The more emotional responses come from the Mammalian brain emotions such as happiness, sadness, joy etc
The logical and cognitive responses and interpretations come from the more recent frontal cortex.
Internal conflict can occur when we “think” we “should” do some thing or feel a certain way. When we don’t this conflict is often between the inter-relationships between the 3 brains.
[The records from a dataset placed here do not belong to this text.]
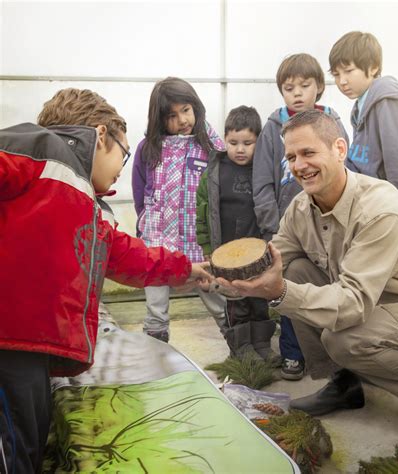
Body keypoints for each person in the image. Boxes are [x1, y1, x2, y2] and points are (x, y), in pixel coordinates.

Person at [217, 109, 398, 438]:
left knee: (344, 338)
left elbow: (352, 303)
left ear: (339, 149)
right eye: (291, 157)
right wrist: (223, 277)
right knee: (295, 269)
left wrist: (279, 293)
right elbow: (272, 260)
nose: (298, 165)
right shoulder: (301, 206)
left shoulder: (381, 209)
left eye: (309, 153)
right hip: (377, 304)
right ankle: (345, 384)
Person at [0, 88, 212, 473]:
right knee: (13, 450)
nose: (122, 168)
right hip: (8, 341)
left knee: (30, 443)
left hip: (30, 345)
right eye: (123, 152)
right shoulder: (40, 152)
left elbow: (126, 255)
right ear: (101, 135)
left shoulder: (85, 201)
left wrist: (186, 269)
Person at [253, 53, 349, 381]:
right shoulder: (272, 127)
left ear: (319, 88)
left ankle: (338, 357)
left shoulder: (332, 121)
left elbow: (346, 171)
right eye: (288, 87)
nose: (297, 93)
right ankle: (293, 353)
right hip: (287, 227)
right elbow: (262, 181)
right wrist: (271, 223)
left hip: (327, 226)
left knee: (328, 288)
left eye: (304, 85)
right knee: (287, 285)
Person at [132, 77, 227, 343]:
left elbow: (220, 189)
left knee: (216, 298)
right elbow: (140, 194)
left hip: (197, 241)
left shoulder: (210, 146)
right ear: (160, 119)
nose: (182, 119)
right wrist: (146, 224)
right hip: (158, 243)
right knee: (155, 305)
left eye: (186, 110)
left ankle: (239, 347)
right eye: (172, 115)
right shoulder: (148, 149)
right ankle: (155, 347)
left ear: (196, 107)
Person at [196, 105, 280, 365]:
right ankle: (242, 348)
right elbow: (202, 213)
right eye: (233, 142)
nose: (240, 149)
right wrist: (208, 246)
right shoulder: (214, 173)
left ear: (259, 142)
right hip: (226, 253)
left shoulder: (263, 171)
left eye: (247, 143)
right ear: (224, 139)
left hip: (257, 253)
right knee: (236, 302)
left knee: (259, 300)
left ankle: (263, 346)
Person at [329, 31, 398, 199]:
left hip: (384, 205)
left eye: (348, 71)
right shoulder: (362, 103)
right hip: (366, 200)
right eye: (336, 75)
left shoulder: (388, 101)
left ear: (373, 68)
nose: (342, 81)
The “amydallya” is housed in the reptilian brain when it gets kicked off our body is flooded with chemicals from the adrenal gland (thus adrenaline) that allows us to react quickly with a greater sense of urgency. This explains the great feats of strengths accomplished by people in extreme circumstances such as mothers managing to lift cars off their trapped children. But in modern life this amydalla response is often sparked off when no life threatening event has occurred, someone cutting you up in the car, bad call at tennis. This is known as the Amdallya highjack.
The 3 common, automatic reactions to danger are:
- Fight – go into attack mode
- Flight – get the hell out of here
- Freeze – paralysed to the spot
Recognise when F.E.A.R. is False. Expectations. Appearing. Real.
Recognise when F.E.A.R. is False. Expectations. Appearing. Real. and when is there actual danger to pay attention to or needs preparation to avoid undue risk.
- Develop a breath meditation practice to control physical emotion response to stress.
- Evaluate performance challenges prior to performance and identify possible danger and risks based coherent analysis.
- Know your own conditioned stress response fight/fight and freeze and identify the signals that tell you that these are being switched on and plan to de-escalate them if appropriate.